- [Requirement]:
Set down the material exactly. Keep every line.

- [Given information]:
>>>>>
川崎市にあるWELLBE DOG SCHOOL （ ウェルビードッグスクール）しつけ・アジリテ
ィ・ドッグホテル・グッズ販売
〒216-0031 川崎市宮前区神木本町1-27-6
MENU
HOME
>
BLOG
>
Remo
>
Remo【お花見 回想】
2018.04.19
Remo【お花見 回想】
<<<<<
- [Answer]:
川崎市にあるWELLBE DOG SCHOOL （ ウェルビードッグスクール）しつけ・アジリテ
ィ・ドッグホテル・グッズ販売
〒216-0031 川崎市宮前区神木本町1-27-6
MENU
HOME
>
BLOG
>
Remo
>
Remo【お花見 回想】
2018.04.19
Remo【お花見 回想】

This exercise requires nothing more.